Note: VA looks favorable for Trump off the bat due to the prevalence of in person votes in initial counts but will likely change once early votes counted. Not accounted for in all of our scenarios given that it is considered relatively “safe” Biden state but worth keeping an eye on.

2) In person election day votes come in big for Trump in TX, AZ, FL, NC, OH, erasing the initial “blue mirage”. GA leans Trump, NV leans Biden.

3) TX, OH, GA trending towards Trump wins with most of votes counted. FL still too close to call but Trump in position to overtake Biden’s initial lead. NC also neck and neck. AZ gives small edge to Biden. Slow counting states WI/MI/PA still display Trump up by large margins, but smaller than initial returns.

4) FL, TX, GA inching towards a Trump win as almost all ballots counted. OH called for Trump. NC, AZ are close but favor Biden.

NOTE: This is when Trump would prematurely declare victory. For more info on this possibility, see our Q&A section.

NOTE pt. 2: WI may be faster than MI/PA at this point in terms of votes counted, and as a result, WI may have Biden ahead or the race may simply be too close to call rather than still showing Trump leading. That would take Trump under 270. However, he could still be in a position to be “over” 270 based on actual wins + leads if he’s ahead in NC or AZ at this point.

5) WI goes blue as absentee ballots are counted. MI trending towards from Biden “comeback” as well. PA still gives Trump a clear advantage — though smaller than in previous returns — as absentee votes counted at slower rate than MI/WI. AZ and NC called for Biden. The race not over as there is no projection yet for WI, but at this point Biden victory looks imminent.

6) Wisconsin called for Biden and the race is over! We think this could happen on Wednesday evening. MI also called for Biden later, and PA trending blue too. However, Biden does not need to wait on either, although they certainly will help provide cushion to any Trump attacks on legitimacy of his win.

Our final predicted map!

Wow. You’ve made it all the way to the last scenario on our site. You must really be a fan. So, as a reward here’s the logic behind our “best guess” pick:

As mentioned at the top under our “scenario assumptions”, this election basically comes down to Biden needing to win 44 delegates, and Trump needing 135 delegates. We think MI and WI go for Biden. Why?


In 2016, FiveThirtyEight final polling average had HRC +4.2.

Trump ended up winning by 0.2

But in 2020, FiveThirtyEight’s final polling avg had Biden +8


In 2016, FiveThirtyEight final polling avg. had HRC +5. Trump won by 0.8

In 2020, FiveThirtyEight final average has Biden +8.2

MI (16) + WI (10) = 26.

So Biden needs 18 delegates.

We also think NV (6) is a (relatively) safe bet to go for Biden. The magic number is now 12. And we think its fair to assume that Biden wins ME-2 (currently Biden +2.8) or NE-2 (currently Biden +3.8). So give him one of those. And just like that we’re at 11.
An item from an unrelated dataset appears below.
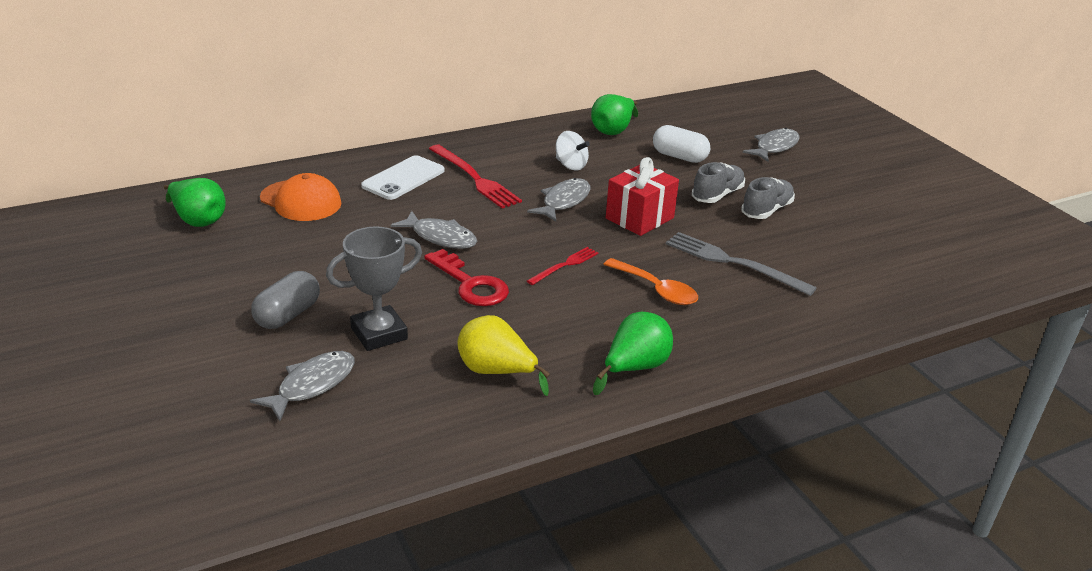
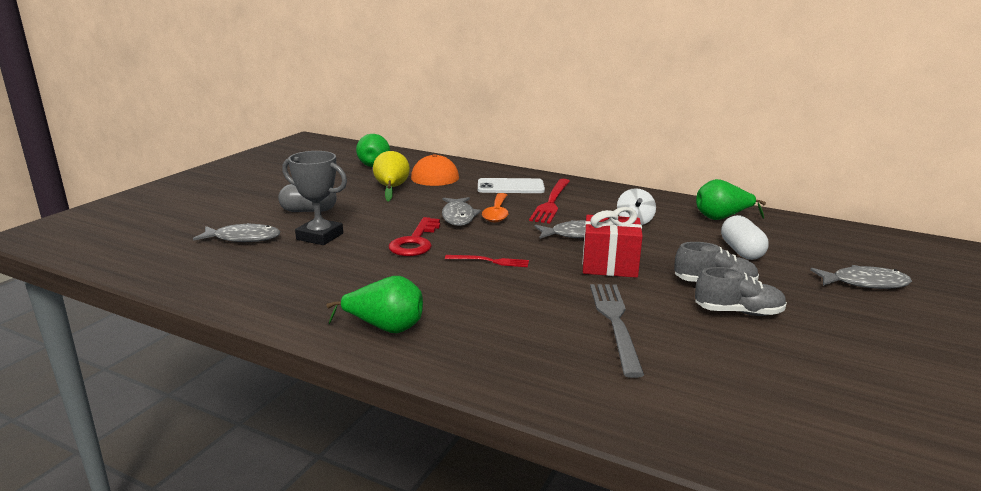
camera: 55 degrees right, 10 degrees down
(496, 372) = (318, 281): yellow pear -> yellow pear (391, 188)
(656, 289) = (513, 303): orange spoon -> orange spoon (497, 213)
Biden needs ONE of the following states to win: PA, OH, FL, TX, GA, NC, AZ.

We think he probably loses FL, TX, GA, OH.

NC/AZ are total toss ups. We think they both end up for Biden. But again, he only needs one!

And that leaves PA. For the sake of everyone’s mental health, pray it does not come down to PA. But we think Biden ultimately prevails in the Keystone State.

That’s all we got. Thanks for reading. Now it’s time to find out who will become the most powerful man in the world!